E Penélope, a avaliar pelas fotos do "El Pais" e as do próprio site do filme, está em grande estilo...

sábado, março 04, 2006

#51 D.C.

"Mais difícil" ainda? Que mais nos irá acontecer?

sexta-feira, março 03, 2006

#50 D.C.

A esta eu atribuíria o principal prémio do Inimigo Público do ano... Mas não posso rir, é mesmo para chorar!

#49 D.C.


Por mais de uma vez admiti a minha grande admiração por Arturo Pérez-Reverte. Hoje insisto na confissão. Quem gosta de histórias de aventuras, acompanhadas de reflexões maduras sobre coisas objectivas e reais da vida contemporânea, tem em Pérez-Reverte um bom interlocutor.

A propósito do seu próximo romance – “El pintor de batallas” – a revista semanal do "El Pais" entrevistou o escritor de Cartagena, onde se explica, preto no branco, claro e transparente como água, a diferença que há entre Goya e Picasso, por exemplo, entre a pintura e a fotografia.

Para os interessados deixo aqui o link da entrevista.

Arturo Pérez-Reverte está, definitivamente, numa outra escala, entre aqueles que têm coisas para dizer e que, ainda mais importante, dizem-no com clareza.

quarta-feira, março 01, 2006

#48 D.C.

Não tenho medo do escuro, das noites de trovoada, dos ruídos estranhos do prédio que nos entram pelos ouvidos precisamente quando mais depressa queremos adormecer, nem do galo que, vá lá eu entender porquê, cacareja toda a santa noite.

Também lido bem com o silêncio do campo, onde os pássaros, as vacas e os cães se fazem ouvir como em nenhum outro sítio. E não me causa estranheza ouvir um qualquer bicho da madeira a roer o sobrado com inteira satisfação.

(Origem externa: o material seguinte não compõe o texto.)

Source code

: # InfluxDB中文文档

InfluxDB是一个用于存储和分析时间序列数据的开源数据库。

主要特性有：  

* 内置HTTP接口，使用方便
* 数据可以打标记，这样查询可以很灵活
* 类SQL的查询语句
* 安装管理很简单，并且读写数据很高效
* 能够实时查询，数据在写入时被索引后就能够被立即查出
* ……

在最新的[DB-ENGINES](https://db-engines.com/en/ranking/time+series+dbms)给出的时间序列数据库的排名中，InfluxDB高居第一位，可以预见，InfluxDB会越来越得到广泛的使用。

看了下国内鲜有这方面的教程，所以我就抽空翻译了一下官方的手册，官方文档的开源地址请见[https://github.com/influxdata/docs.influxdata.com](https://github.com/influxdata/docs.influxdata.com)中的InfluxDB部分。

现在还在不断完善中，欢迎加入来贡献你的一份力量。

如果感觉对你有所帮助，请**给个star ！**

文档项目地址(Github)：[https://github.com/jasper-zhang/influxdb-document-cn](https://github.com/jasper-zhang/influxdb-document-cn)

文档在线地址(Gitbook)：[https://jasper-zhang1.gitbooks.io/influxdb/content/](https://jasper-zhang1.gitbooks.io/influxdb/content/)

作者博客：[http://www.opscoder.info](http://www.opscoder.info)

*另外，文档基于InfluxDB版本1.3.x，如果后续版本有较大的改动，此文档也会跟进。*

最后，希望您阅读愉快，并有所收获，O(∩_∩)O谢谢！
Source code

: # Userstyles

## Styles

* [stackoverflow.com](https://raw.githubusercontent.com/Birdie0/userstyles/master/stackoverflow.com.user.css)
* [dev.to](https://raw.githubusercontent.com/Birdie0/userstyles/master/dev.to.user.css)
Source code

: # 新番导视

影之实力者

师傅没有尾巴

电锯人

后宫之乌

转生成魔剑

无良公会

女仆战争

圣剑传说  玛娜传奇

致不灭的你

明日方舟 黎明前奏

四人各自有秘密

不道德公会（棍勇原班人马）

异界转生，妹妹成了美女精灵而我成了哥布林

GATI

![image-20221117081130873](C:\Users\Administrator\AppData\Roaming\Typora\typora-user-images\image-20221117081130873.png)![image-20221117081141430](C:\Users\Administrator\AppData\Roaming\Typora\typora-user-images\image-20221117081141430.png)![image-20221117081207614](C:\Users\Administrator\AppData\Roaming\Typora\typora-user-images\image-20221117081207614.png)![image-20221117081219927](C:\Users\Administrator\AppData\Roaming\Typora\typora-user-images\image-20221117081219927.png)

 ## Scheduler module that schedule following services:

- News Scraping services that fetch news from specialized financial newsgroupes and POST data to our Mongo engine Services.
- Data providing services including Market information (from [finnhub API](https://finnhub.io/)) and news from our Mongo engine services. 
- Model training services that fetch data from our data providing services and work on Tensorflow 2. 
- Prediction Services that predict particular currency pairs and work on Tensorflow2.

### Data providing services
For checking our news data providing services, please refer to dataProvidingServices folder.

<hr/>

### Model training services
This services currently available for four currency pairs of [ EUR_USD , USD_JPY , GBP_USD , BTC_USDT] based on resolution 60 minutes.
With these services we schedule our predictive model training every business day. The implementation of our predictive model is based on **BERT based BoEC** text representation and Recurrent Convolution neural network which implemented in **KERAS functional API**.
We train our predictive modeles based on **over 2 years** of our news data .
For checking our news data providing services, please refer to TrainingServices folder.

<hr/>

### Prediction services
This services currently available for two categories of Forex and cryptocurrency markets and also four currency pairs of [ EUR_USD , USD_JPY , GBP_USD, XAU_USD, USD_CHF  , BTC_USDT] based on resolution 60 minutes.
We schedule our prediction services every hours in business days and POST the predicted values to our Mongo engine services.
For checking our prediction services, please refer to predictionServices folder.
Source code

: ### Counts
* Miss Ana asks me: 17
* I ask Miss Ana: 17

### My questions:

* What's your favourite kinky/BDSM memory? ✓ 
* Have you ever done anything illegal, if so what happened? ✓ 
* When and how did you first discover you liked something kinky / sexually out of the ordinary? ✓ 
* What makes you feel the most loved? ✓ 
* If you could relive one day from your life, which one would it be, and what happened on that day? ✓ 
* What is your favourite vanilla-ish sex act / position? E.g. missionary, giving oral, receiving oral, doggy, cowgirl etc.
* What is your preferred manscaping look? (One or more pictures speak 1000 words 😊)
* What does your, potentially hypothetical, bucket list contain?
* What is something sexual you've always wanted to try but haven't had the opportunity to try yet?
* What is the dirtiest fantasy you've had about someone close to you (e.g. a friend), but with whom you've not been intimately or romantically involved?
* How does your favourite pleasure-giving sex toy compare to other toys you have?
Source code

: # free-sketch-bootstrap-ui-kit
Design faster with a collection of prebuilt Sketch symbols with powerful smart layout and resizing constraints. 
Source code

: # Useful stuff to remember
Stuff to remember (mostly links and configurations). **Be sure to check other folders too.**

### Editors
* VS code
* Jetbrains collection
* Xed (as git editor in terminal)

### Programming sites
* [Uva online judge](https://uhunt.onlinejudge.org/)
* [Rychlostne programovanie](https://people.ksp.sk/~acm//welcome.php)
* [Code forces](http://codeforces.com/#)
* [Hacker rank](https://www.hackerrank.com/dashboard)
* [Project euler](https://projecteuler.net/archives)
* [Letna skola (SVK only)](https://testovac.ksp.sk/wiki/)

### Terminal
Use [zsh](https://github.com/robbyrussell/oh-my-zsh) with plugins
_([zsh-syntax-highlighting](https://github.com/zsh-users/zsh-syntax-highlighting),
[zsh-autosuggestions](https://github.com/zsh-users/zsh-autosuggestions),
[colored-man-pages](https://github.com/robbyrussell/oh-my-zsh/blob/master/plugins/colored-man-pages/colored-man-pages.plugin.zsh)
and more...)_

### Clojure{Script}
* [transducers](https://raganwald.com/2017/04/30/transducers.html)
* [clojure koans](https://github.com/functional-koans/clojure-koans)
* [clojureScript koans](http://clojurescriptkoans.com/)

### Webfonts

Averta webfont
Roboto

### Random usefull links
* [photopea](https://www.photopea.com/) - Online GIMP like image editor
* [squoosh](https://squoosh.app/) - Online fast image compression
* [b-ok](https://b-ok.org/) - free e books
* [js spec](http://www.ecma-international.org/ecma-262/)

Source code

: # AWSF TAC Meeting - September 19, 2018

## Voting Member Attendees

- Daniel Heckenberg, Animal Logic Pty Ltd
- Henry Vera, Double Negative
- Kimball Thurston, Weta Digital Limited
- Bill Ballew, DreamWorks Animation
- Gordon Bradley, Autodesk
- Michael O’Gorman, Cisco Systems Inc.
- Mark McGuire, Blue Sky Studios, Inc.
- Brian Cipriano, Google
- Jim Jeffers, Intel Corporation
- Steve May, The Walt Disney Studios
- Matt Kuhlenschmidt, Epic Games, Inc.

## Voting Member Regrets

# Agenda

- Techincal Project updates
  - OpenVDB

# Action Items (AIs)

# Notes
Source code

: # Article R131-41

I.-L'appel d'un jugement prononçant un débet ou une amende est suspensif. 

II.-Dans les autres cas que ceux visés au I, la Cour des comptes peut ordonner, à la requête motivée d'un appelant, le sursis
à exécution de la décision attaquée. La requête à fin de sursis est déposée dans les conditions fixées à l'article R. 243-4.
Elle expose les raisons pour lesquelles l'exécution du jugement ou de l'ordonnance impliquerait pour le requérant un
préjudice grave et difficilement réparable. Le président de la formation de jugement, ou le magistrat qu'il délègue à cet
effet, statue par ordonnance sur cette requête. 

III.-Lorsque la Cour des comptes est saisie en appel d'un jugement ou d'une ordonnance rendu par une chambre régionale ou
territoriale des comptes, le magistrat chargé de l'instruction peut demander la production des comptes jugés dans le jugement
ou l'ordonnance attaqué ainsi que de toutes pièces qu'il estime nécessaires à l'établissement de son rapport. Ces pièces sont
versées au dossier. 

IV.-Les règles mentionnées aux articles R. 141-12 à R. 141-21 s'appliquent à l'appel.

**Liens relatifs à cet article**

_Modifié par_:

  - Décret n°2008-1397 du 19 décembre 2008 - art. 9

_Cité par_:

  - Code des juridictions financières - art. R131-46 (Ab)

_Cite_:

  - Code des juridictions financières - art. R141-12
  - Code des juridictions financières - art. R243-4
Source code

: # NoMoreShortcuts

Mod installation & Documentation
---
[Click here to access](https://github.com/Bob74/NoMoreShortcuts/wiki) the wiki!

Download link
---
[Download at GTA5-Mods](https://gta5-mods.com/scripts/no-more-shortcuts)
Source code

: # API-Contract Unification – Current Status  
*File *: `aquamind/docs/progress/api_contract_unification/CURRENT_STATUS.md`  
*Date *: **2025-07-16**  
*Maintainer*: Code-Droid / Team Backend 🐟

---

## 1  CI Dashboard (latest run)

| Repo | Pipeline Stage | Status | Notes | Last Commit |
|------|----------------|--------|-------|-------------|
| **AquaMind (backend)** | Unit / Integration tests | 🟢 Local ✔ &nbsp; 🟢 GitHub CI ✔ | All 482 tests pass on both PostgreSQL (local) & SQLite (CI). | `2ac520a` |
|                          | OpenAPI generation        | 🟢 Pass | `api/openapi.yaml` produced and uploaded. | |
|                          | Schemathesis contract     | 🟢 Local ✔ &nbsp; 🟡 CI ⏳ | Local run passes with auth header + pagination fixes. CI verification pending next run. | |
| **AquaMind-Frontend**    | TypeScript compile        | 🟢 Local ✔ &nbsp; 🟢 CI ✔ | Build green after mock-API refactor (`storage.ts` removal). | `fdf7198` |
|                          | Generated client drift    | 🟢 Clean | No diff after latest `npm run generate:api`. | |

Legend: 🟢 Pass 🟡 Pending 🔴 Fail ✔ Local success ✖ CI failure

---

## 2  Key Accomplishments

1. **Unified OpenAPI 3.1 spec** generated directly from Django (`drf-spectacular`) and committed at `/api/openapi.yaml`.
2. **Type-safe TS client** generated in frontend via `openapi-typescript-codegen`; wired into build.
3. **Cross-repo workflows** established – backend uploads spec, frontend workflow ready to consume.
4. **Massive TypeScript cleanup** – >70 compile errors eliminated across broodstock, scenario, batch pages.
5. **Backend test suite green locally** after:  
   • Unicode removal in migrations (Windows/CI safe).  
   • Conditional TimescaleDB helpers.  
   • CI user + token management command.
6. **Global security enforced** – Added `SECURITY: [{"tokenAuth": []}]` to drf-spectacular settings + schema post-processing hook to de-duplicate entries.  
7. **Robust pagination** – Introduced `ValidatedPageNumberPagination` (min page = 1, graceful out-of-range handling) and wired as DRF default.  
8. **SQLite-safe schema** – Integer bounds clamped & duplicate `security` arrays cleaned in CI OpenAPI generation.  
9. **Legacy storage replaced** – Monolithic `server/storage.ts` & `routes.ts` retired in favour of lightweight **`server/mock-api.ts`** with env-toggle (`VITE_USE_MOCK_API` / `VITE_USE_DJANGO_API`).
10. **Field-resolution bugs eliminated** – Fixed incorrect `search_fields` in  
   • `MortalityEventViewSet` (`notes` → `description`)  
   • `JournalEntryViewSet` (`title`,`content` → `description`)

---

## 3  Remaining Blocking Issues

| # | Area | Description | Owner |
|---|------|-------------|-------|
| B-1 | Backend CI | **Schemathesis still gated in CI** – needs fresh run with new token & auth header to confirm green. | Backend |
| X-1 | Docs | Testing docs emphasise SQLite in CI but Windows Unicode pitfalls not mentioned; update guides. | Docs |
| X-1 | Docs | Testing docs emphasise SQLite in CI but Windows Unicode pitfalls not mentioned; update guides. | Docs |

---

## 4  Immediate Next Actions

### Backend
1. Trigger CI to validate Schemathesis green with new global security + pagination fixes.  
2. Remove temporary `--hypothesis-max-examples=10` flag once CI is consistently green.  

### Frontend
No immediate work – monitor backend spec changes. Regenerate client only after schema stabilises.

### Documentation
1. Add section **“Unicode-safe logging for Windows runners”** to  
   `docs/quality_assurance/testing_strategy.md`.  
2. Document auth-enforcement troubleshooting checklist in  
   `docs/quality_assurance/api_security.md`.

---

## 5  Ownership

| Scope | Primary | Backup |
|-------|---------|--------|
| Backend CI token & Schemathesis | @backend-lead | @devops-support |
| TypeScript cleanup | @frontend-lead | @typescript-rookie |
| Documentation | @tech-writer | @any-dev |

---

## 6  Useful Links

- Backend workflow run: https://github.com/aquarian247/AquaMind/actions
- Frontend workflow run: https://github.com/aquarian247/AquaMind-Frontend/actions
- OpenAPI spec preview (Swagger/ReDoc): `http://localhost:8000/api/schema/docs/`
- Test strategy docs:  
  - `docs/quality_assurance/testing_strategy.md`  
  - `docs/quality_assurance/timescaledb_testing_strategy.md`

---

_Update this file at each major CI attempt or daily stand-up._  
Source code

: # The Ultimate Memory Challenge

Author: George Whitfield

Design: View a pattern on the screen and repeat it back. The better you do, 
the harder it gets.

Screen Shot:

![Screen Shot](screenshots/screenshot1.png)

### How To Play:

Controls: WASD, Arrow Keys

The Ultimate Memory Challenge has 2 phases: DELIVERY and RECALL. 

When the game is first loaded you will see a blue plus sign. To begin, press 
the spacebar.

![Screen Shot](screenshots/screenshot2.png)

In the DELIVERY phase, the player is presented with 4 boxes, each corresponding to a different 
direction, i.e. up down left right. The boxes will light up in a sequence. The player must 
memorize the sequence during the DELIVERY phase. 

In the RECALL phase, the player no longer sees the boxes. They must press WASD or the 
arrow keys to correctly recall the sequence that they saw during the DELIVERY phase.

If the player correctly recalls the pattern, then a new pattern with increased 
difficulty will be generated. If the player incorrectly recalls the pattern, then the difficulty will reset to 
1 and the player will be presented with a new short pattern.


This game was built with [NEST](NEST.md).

Mas hoje descobri uma coisa que me perturba: ficar trancado num ascensor. Não chega para entrar em pânico, sentir o coração disparar à solta, nada do género, mas aquelas caixas de metal que, obedientes, nos levam para cima e para baixo, só têm mesmo graça quando param no andar desejado. Tudo o resto é incómodo, mesmo sabendo que aquilo não cai e que, mais tarde ou mais cedo, há-de aparecer um vizinho misericordioso que chama a assistência técnica.